§ **Supplied material**
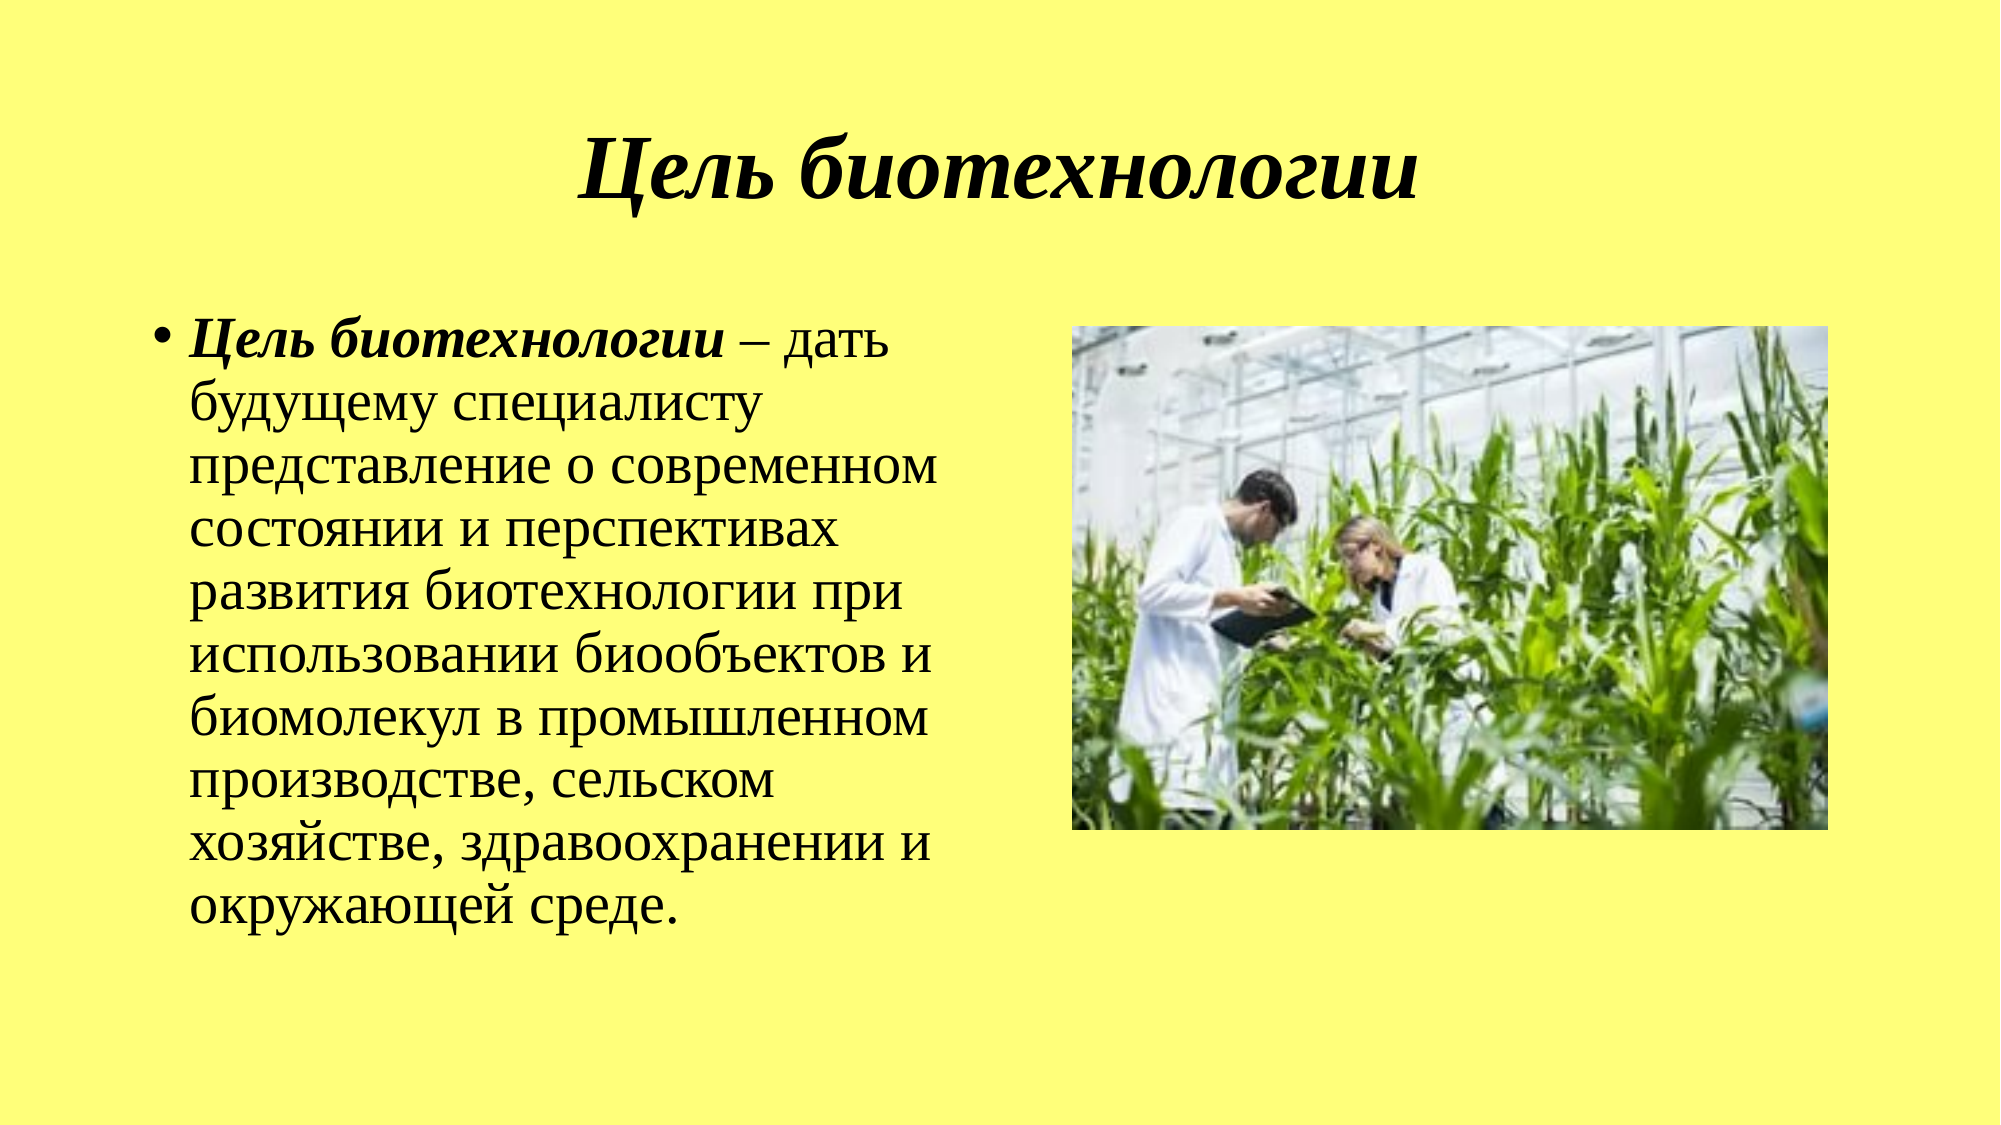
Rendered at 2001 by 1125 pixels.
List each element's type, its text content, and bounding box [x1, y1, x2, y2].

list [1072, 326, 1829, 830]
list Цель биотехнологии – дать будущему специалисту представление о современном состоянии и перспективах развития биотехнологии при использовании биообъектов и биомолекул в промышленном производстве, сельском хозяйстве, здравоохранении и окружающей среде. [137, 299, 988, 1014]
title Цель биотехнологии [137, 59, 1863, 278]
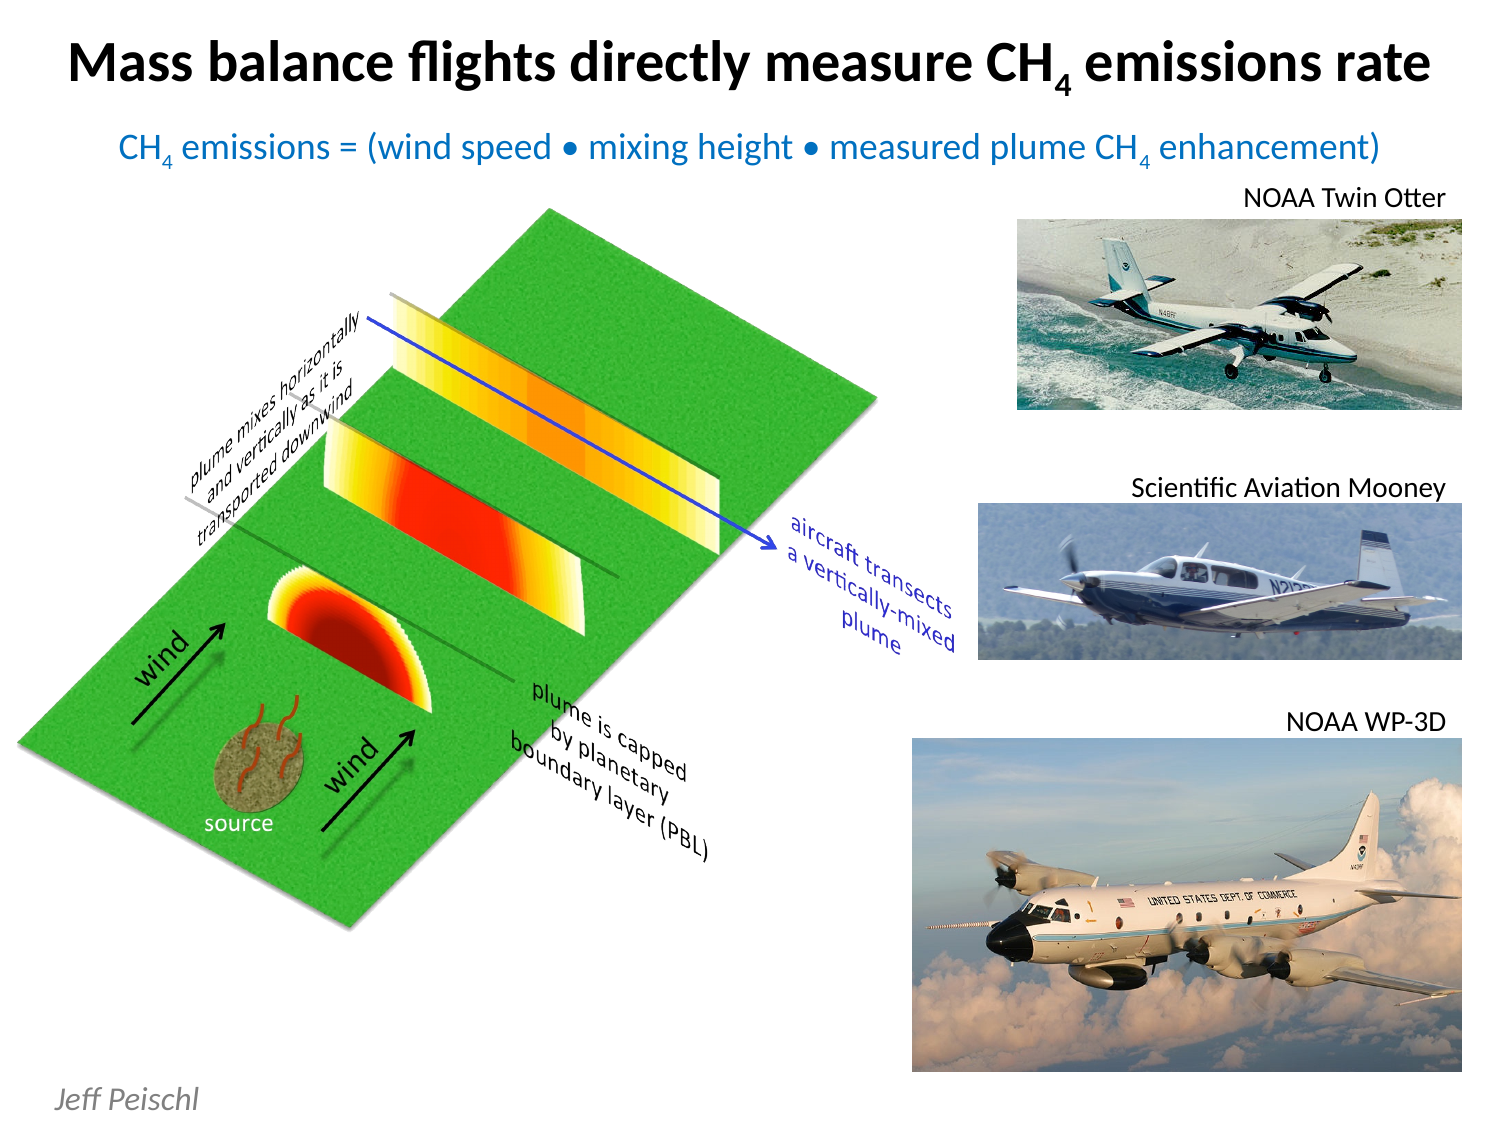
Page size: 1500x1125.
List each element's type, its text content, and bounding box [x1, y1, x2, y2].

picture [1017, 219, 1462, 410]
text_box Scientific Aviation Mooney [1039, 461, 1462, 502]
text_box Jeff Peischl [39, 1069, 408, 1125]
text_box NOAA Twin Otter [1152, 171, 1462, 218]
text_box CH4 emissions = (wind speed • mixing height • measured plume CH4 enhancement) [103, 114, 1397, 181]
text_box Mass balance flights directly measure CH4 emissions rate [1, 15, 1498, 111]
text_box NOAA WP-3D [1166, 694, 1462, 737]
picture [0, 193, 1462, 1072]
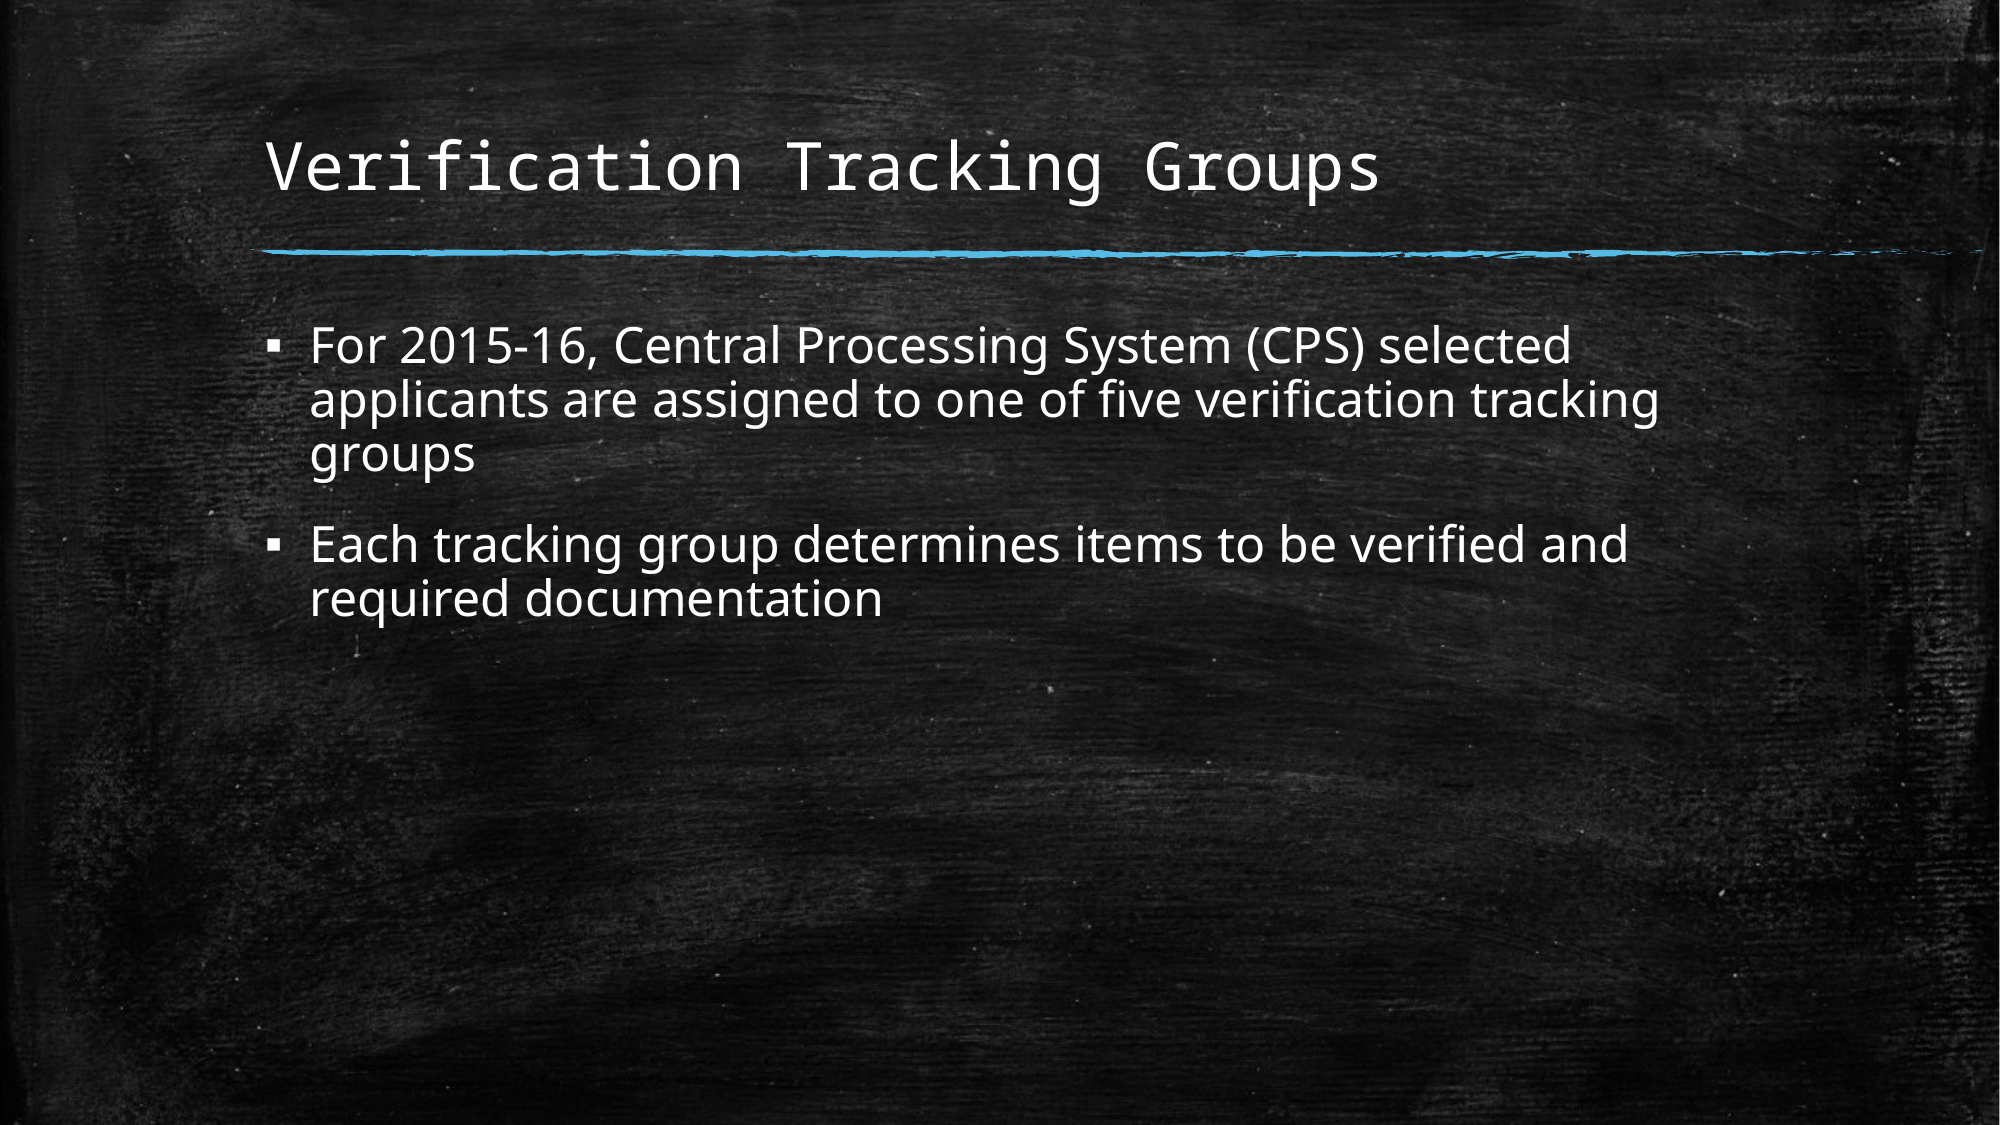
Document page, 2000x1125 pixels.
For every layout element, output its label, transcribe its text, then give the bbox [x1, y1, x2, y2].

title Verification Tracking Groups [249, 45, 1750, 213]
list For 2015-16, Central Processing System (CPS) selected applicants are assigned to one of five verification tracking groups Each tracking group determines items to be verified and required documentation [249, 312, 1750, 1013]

§ **Brief**
Leave the images out and transcribe the remaining data above word for word.

§ **Exercise response**
Rendered at 2001 by 1125 pixels.
List each element's type, its text content, and bounding box [x1, y1, x2, y2].

list [1072, 326, 1829, 830]
list Цель биотехнологии – дать будущему специалисту представление о современном состоянии и перспективах развития биотехнологии при использовании биообъектов и биомолекул в промышленном производстве, сельском хозяйстве, здравоохранении и окружающей среде. [137, 299, 988, 1014]
title Цель биотехнологии [137, 59, 1863, 278]
Page size: 1500x1125.
List each element's type, its text content, and bounding box [x1, y1, x2, y2].

picture [1017, 219, 1462, 410]
text_box Scientific Aviation Mooney [1039, 461, 1462, 502]
text_box Jeff Peischl [39, 1069, 408, 1125]
text_box NOAA Twin Otter [1152, 171, 1462, 218]
text_box CH4 emissions = (wind speed • mixing height • measured plume CH4 enhancement) [103, 114, 1397, 181]
text_box Mass balance flights directly measure CH4 emissions rate [1, 15, 1498, 111]
text_box NOAA WP-3D [1166, 694, 1462, 737]
picture [0, 193, 1462, 1072]
Document page, 2000x1125 pixels.
For every layout element, output its label, transcribe its text, then give the bbox [x1, y1, x2, y2].

title Verification Tracking Groups [249, 45, 1750, 213]
list For 2015-16, Central Processing System (CPS) selected applicants are assigned to one of five verification tracking groups Each tracking group determines items to be verified and required documentation [249, 312, 1750, 1013]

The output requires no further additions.